H&M

H&M is an international fashion brand with an online presence. Potential shoppers who visit the site and click on any item will be offered 4 reccommendations to “Style With 4” the potential purchase as well as 4 recommnended items “Others Also Bought.”

Scenario Analysis

Target Users

Target Users are potial H&M shoppers, especially those who can be persuaded to purchase additional items! ##User’s Key Goals The shopper’s goals could include:

  1. To spend as little money as possible

  2. To avoid returns

  3. To appear fashionable, possibly by purchasing a complete outfit all at once

  4. To find new clothes and accessories in their style

  5. To find new clothes in their size

Accomplishing Goals

The system is designed to meet the above goals as follows:

  1. It’s not! The want you to buy more. This is a case where the user’s goals and the seller’s goals are not aligned.

  2. On this point, H&M and the shopper are aligned. Returns are bad for business! Here, the system could incorporate data on returns when making recommendations, although this is hard to tell as a site visitor.

  3. People visit H&M to to buy “fast-fashion”, e.g. clothes and accessories that are on trend. The site recommends related items that can pair with the item viewed to complete a look, e.g. pants viewed may be paired with a top, earings, shoes, and a bag.

  4. The “Others Also Bought” recommended items help shoppers find things in their style and size by recommending similar cuts or themes for the type of item shown, e.g. pants will be shown with other, similar pants and earrings with other earrings.
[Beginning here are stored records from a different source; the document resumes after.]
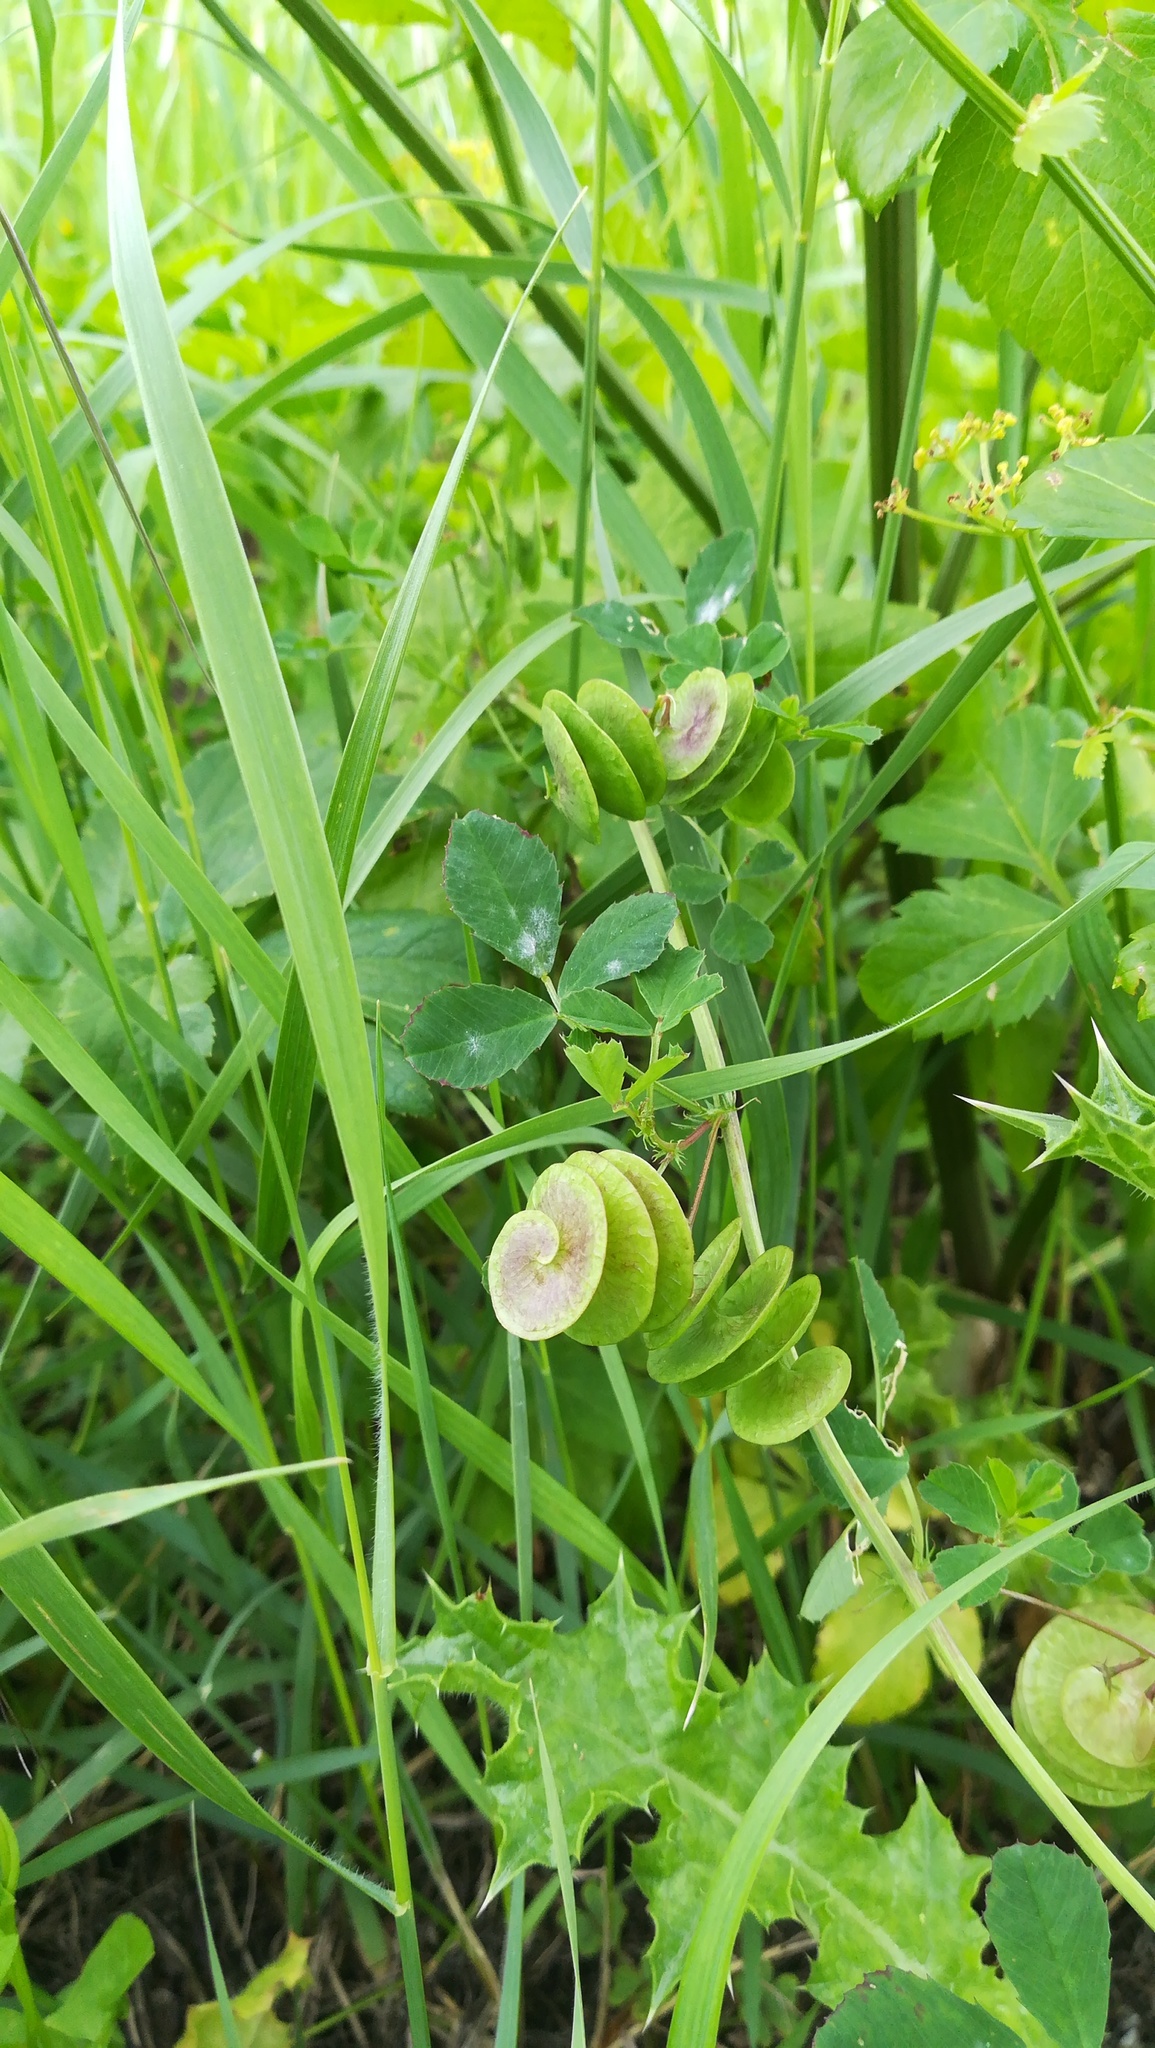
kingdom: Plantae
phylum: Tracheophyta
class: Magnoliopsida
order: Fabales
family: Fabaceae
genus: Medicago
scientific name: Medicago orbicularis
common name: Button medick
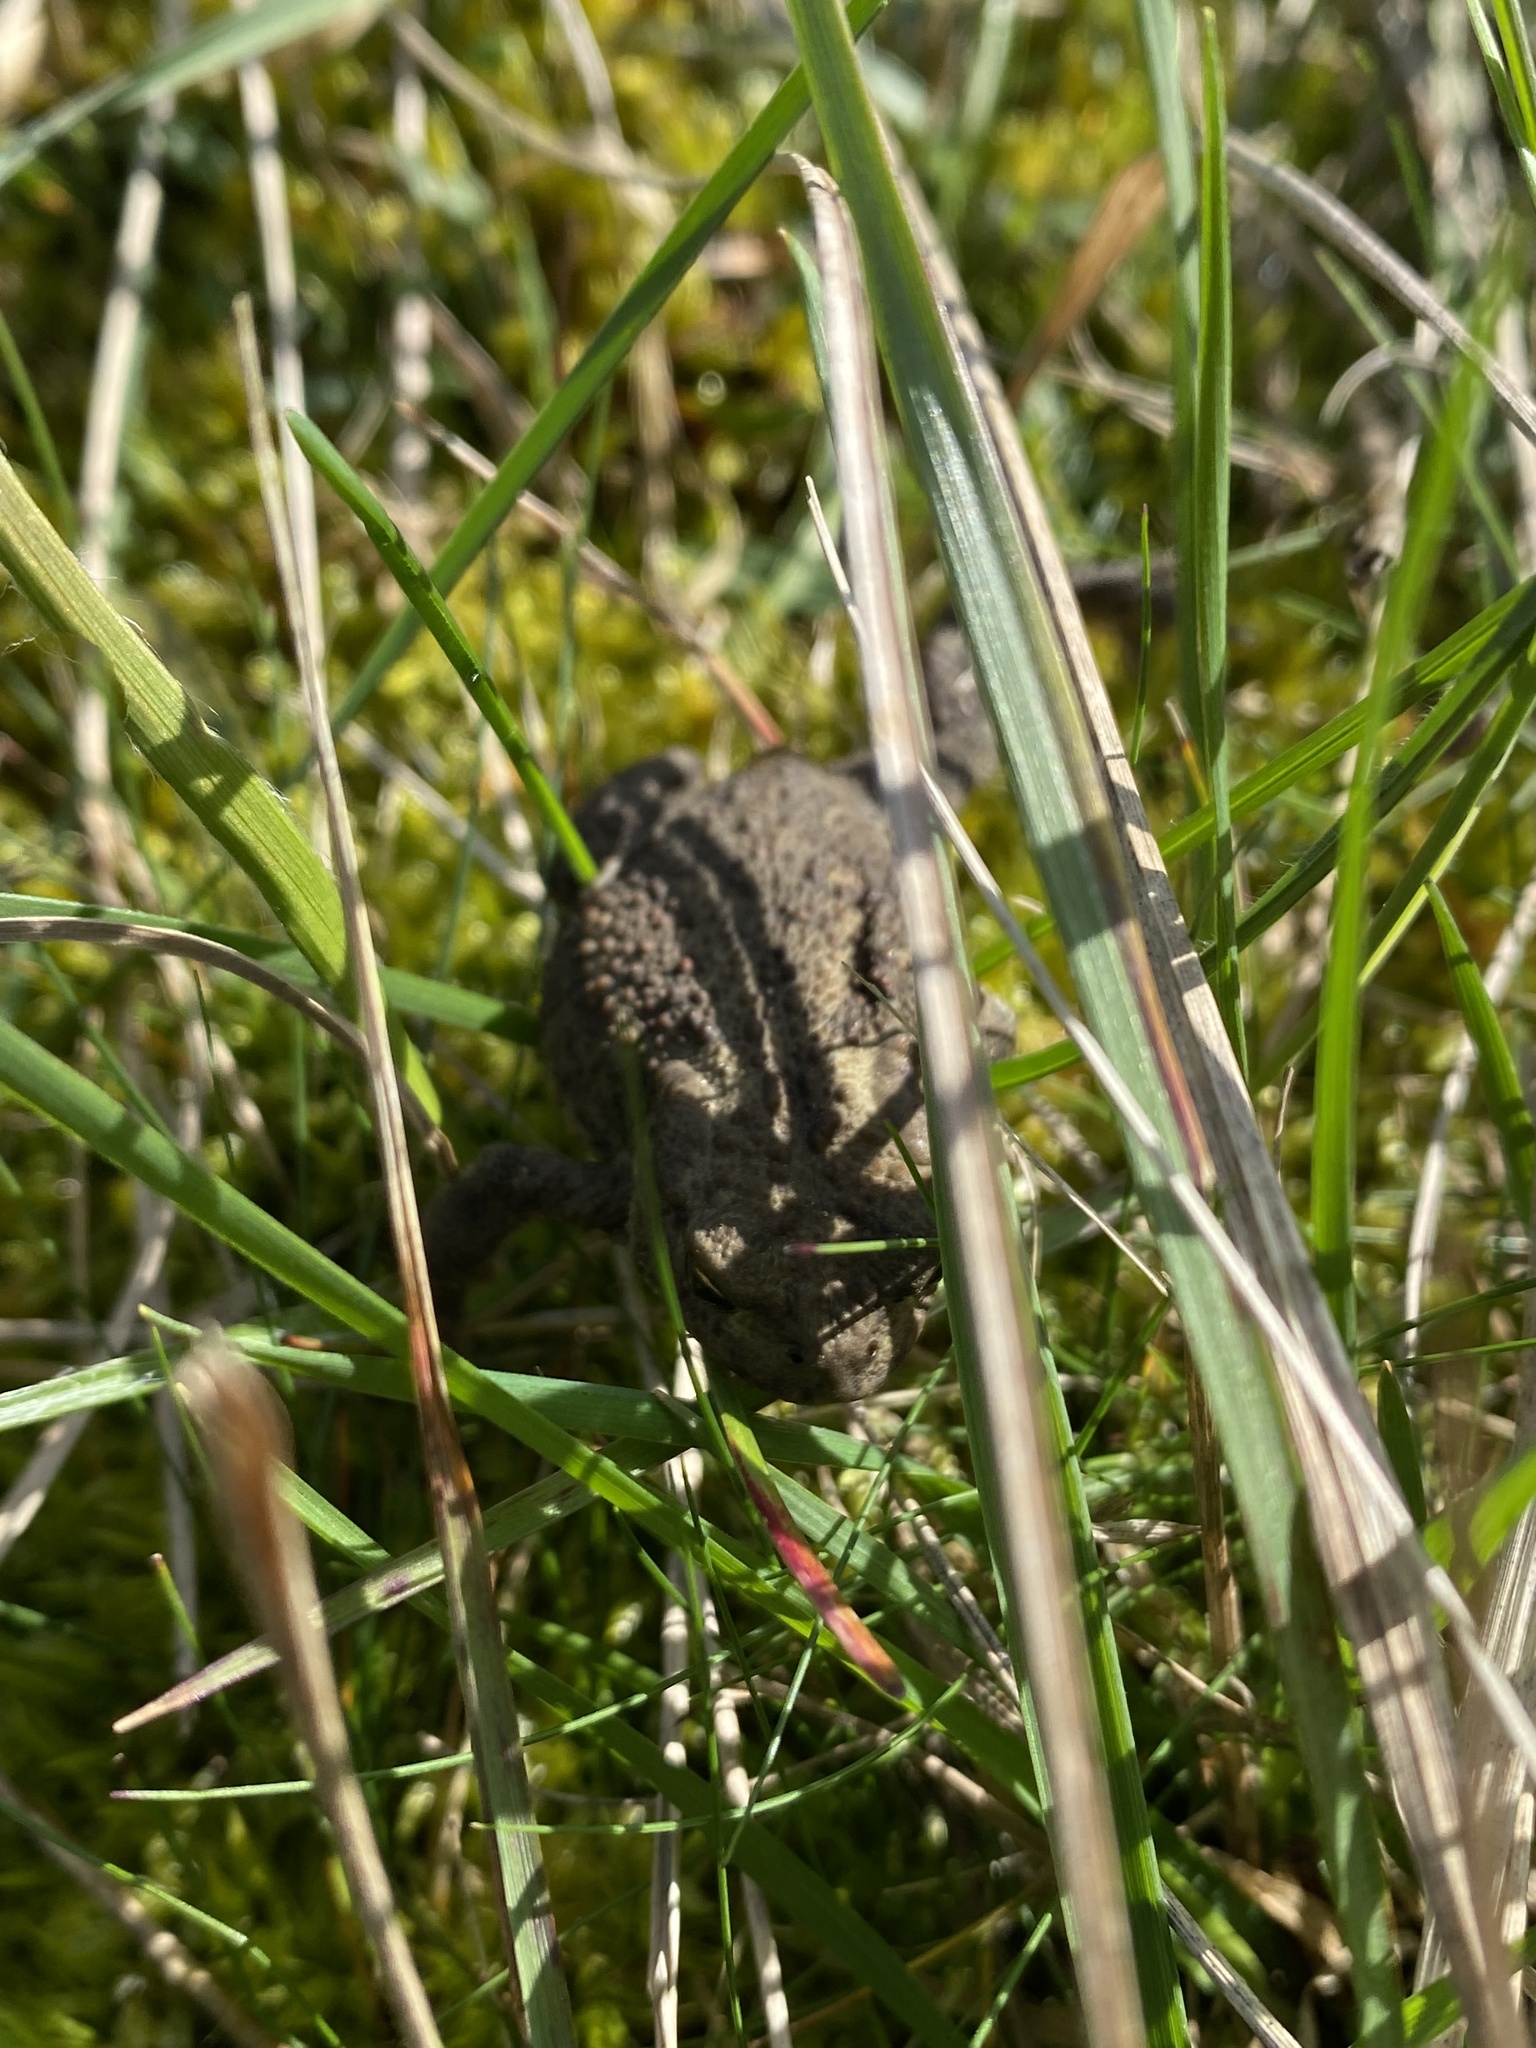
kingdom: Animalia
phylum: Chordata
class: Amphibia
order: Anura
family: Bufonidae
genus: Bufo
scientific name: Bufo bufo
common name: Common toad
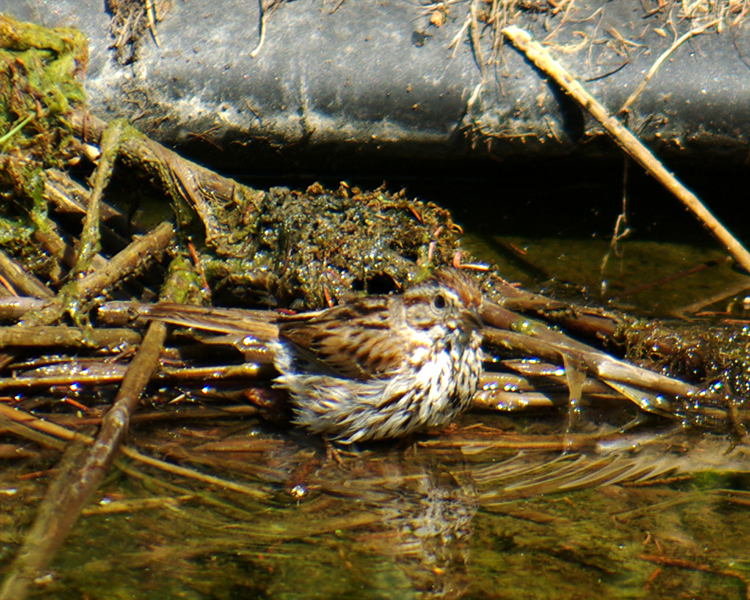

This allows the shopper to choose the best match among similar items.

  5. Not a lot! This is where I see the most room for improvement.

Reverse Engineering the System

The system consists of two parts: “Style With 4” and “Others Also Bought,” which appear to operate under different principles.

Style With 4

Rule 1: Match Catalog Photos

The “Style With 4” items are often those that are shown on the model–these are likly chosen by a human as part of the catalog shoot and then coded in the system as items to be paired. Clicking on a pair of pants shown with shoes and a shirt will suggest the shoes and the shirt shown–with one twist.

Rule 2: Only Show In-Stock Items

Out of stock items will not be shown. Therefore, a ranked preference system must exist where if the originally chose items are not available, a second level of items is shown. On the H&M site, these appear to skew towards generic or basic items that do not necessarily have to match the chosen item, e.g. bras, tank tops, and stockings–a human stylist not required!

Rule #3: Match previous categories

Finally, a shopper who clicks on maternity wear will not initially be directed to additional materntiy choices, even when viewing a non-maternity item, e.g. shoes. The reverse is also true–shoppers who start out in standard Women’s clothes will not be shown items in maternity. Some items, e.g. shoes and earrings, can be both and will be shown to both sets of shoppers.

Others Also Bought

Rule #1: Match item type first

Dresses will be shown with dresses, shoes with shoes, etc. Presumably, some who bough shoes also bought shirts, so there must be a business reason why this matching is preferred. While these may shown on the next page of recommendations, there is a clear preference in the system to match by type, first.

Rule #2: Match style as much as possible

If the exact style exists, typically the same item in different colors or prints will be shown, although not more than twice even if more than 3 variations exist. Otherwise, similar styles will be shown. Turtlenecks with other turtlenecks, for example, although–again–surely many customers are buying a variety of styles, so this must be a business preference with underlying items coded with some sort of “style” field.

Recommendations to Improve the System

The recommmender could do more to meet the shoppers demand to find clothes only in a certain size. For example, if a user selects an item in a certain size, it could filter out recommended items that are sold out in that size.